====== Provided text ======

In some embodiments the spatial voice activity detector 207 comprises a frequency filter 223. The frequency filter 223 can be configured to receive the normalised audio signal inputs and frequency filter the audio signals. In some embodiments the microphone and/or beamformed audio signals signals (such as the main microphone, and far microphone audio signals are low pass frequency filtered. In some embodiments the microphone signals (or beamformed audio signals) main beam-'farmic' comparison and also to the main microphone (first nearmic) - farmic comparison (in other words the comparison of the microphone signals) can implement a low pass filter with a pass band of e.g. about 0-800 Hz. The beam audio signals, for example the main beam and the anti-beam audio signals are also frequency filtered. The frequency filtering of the beam audio signals can be determined based on the beam design of the beamformer 203. This is because the beams are designed so that the greatest separation is over a certain frequency range. An example of the frequency pass band for the main beam and anti-beam audio signals comparison would be approximately 500Hz to 2500 Hz. The filtered audio signals can then be passed to a ratio comparator 225.
The operation of filtering the inputs to generate frequency bands is shown in Figure 4 by step 315.

======

▶ [Task list]:
a) Please say whether each statement agrees with the frequency filter passage above, giving yes or no and quoting the deciding words of the passage. (i) An example pass band for comparing the main beam and anti-beam audio signals is about 500 Hz to 2500 Hz. (ii) After filtering, the audio signals are passed back to the beamformer. (iii) The frequency filtering of the beam audio signals can depend on the beam design.
b) Extend the frequency filter passage above, starting after its final sentence.

====== Raw data ======

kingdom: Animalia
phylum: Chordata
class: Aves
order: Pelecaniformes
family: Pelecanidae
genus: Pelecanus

======

▶ [Per-task outputs]:
a)
(i) Yes: "An example of the frequency pass band for the main beam and anti-beam audio signals comparison would be approximately 500Hz to 2500 Hz."
(ii) No: "The filtered audio signals can then be passed to a ratio comparator 225."
(iii) Yes: "The frequency filtering of the beam audio signals can be determined based on the beam design of the beamformer 203."

b)
In some embodiments the spatial voice activity detector 207 comprises a ratio comparator 225. The ratio comparator 225 can be configured to receive the frequency filtered normalised audio signals and generate comparison pairs to determine whether the audio signals comprise spatially orientated voice information. In some embodiments the comparison pairs are:

The main beam and anti-beam normalised filtered (e.g. 500-2500 Hz) audio signal levels
The near microphone and far microphone normalised filtered (e.g. 0- 800Hz) audio signal levels
The main beam and far microphone normalised filtered (e.g. 0-800 Hz) audio signal levels

Where the comparison of the pair produces a ratio is greater than a determined threshold value for any of the comparisons then there is determined to be significant voice activity in a spatial direction. In other words only where the signal level is the same for microphones and beams is it determined that audio signals are background noise.
In such a way speech can be detected even when the positioning of the apparatus is not optimal.
The operation of ratio comparing to determine a spatial voice activity detection flag (for noise reference updates) is shown in Figure 4 by step 317.
In some embodiments the spatial VAD 207 output can be employed as a control input to a single channel noise suppressor as discussed herein or other suitable noise suppressor such that when the spatial VAD 207 determines that each of the ratios is similar or substantially similar then the single channel noise suppressor or other suitable noise suppressor can use the background noise estimate whereas where the signal level differs between any of the comparisons then the background noise estimate is not used (and in some embodiments an older estimate is used.
With respect to Figure 6 an example flow diagram showing the operation of the audio processor, and especially the AIC, based on control inputs as described herein is shown in further detail.
The AIC and specifically in the embodiments described herein determines whether the secondary AIC output is stronger than the primary AIC output.
The operation of determining whether the secondary AIC output is stronger than the primary AIC output is shown in Figure 6 by step 503.
Where the secondary AIC output is stronger than the primary AIC output then a further test of whether the system is operating in mild wind is determined.
The operation of determining whether the system is operating in mild wind is shown in Figure 6 step 507.
Where the system is not operating in mild wind then the three microphone processing operation is used, in other words the secondary AIC is output by the comparator.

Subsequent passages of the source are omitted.